Report each line below that carries the word "huggingface".
====== Material shown ======
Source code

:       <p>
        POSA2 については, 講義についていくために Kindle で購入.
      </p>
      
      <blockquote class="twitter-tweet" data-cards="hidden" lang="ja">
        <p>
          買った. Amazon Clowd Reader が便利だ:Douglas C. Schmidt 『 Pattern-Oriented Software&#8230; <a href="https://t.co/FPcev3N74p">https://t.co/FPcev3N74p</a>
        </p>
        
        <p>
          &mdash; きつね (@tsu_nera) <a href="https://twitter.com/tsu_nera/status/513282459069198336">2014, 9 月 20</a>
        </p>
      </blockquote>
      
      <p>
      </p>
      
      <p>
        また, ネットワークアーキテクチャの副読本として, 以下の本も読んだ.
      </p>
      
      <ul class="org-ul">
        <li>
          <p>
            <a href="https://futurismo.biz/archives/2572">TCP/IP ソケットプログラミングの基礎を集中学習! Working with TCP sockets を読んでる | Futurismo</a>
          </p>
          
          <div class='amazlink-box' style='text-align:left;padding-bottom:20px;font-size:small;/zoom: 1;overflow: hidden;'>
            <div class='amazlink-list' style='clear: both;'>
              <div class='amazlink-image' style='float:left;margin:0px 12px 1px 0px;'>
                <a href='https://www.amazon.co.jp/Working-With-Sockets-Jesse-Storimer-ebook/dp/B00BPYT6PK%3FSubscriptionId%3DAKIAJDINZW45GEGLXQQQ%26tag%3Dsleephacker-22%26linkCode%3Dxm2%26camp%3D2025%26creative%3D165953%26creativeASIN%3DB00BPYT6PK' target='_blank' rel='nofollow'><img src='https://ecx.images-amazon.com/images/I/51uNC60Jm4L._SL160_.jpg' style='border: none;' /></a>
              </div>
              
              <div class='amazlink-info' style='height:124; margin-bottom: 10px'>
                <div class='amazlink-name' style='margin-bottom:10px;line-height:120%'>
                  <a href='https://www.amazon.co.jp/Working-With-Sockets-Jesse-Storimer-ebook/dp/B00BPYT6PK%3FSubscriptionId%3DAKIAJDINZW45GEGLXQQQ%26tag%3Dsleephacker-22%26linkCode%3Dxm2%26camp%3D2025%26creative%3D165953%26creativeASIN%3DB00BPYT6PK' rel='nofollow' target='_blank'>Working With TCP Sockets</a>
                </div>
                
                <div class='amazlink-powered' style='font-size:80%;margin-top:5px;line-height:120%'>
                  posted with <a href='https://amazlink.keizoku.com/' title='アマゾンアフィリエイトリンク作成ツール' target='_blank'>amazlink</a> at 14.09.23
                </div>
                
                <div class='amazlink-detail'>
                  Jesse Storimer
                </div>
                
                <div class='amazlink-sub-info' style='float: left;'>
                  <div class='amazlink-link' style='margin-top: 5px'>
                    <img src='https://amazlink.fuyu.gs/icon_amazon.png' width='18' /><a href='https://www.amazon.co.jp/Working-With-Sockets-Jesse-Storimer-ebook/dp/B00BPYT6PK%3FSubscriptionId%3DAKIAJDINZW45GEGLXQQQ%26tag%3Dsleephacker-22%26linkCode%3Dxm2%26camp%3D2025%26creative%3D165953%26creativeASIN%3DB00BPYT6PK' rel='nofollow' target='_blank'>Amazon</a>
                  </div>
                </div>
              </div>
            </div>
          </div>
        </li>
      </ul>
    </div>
======
====== Material shown ======
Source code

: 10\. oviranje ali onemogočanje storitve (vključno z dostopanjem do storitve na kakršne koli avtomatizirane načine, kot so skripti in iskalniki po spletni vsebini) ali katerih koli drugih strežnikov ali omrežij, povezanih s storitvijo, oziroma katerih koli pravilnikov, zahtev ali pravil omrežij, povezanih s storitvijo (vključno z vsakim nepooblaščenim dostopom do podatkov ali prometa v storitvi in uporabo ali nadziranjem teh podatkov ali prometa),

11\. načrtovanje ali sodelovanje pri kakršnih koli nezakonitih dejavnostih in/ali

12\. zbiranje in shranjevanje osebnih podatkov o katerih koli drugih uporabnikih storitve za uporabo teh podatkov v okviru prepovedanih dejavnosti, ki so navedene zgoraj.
======
====== Material shown ======
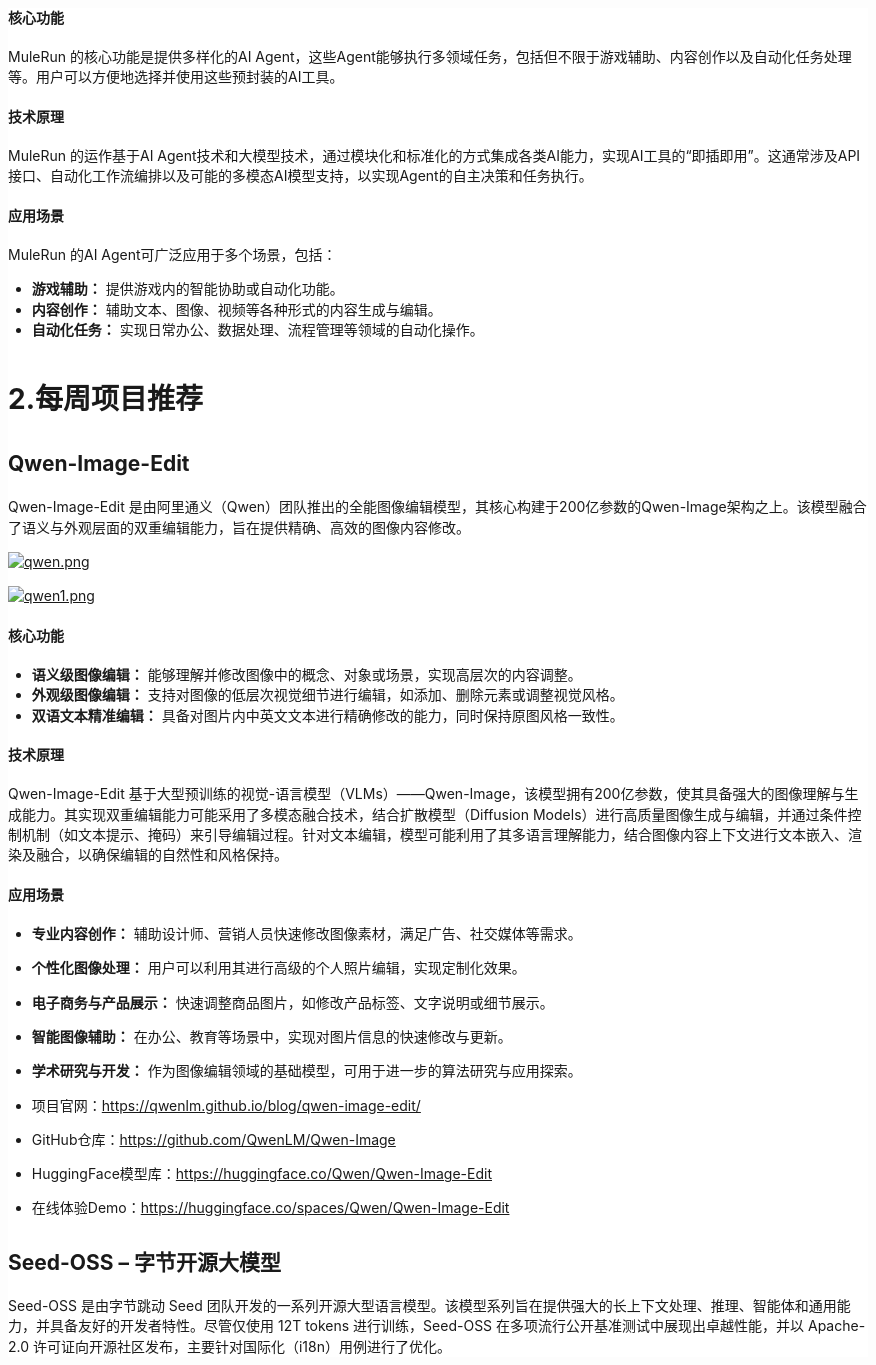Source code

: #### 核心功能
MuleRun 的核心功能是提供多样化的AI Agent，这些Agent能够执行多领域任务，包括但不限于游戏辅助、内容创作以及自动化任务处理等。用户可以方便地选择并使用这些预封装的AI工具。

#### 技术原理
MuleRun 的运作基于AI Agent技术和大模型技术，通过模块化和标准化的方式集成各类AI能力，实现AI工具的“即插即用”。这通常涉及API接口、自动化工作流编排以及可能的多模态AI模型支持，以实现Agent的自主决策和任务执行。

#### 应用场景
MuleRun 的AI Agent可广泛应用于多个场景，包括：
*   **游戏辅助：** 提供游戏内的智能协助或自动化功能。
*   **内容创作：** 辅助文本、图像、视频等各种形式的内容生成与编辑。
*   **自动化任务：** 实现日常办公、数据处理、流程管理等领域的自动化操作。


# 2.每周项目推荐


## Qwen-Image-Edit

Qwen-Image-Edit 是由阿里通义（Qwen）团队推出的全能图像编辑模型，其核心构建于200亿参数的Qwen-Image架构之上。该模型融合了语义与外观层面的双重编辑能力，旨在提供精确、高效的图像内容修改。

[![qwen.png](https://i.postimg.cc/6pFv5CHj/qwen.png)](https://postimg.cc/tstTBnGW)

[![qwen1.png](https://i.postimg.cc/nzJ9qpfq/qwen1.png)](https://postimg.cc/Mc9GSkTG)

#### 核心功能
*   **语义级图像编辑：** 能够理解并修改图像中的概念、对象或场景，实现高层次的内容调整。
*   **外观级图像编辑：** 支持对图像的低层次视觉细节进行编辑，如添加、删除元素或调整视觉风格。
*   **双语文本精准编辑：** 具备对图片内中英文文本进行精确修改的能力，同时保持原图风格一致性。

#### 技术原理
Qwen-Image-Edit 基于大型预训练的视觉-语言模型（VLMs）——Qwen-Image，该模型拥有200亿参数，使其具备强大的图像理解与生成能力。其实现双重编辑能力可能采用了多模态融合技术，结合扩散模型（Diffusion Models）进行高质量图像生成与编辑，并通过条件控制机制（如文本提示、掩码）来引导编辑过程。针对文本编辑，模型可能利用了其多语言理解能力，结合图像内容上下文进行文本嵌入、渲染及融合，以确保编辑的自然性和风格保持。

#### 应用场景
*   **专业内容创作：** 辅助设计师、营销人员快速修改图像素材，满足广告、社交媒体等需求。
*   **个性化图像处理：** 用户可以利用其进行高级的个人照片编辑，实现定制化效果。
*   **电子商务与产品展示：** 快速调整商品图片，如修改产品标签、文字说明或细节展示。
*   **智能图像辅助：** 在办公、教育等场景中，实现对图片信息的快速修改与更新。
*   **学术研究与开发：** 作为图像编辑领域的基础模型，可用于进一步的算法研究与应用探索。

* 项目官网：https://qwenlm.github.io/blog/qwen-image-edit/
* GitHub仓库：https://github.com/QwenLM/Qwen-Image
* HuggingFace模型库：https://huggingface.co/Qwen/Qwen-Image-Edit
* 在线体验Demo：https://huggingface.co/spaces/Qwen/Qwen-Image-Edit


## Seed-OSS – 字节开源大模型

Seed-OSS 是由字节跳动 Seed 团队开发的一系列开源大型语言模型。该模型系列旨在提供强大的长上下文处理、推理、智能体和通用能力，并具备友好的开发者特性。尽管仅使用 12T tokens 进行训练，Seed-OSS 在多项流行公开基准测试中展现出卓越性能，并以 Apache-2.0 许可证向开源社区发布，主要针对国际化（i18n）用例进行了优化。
======
Expected answer
* HuggingFace模型库：https://huggingface.co/Qwen/Qwen-Image-Edit
* 在线体验Demo：https://huggingface.co/spaces/Qwen/Qwen-Image-Edit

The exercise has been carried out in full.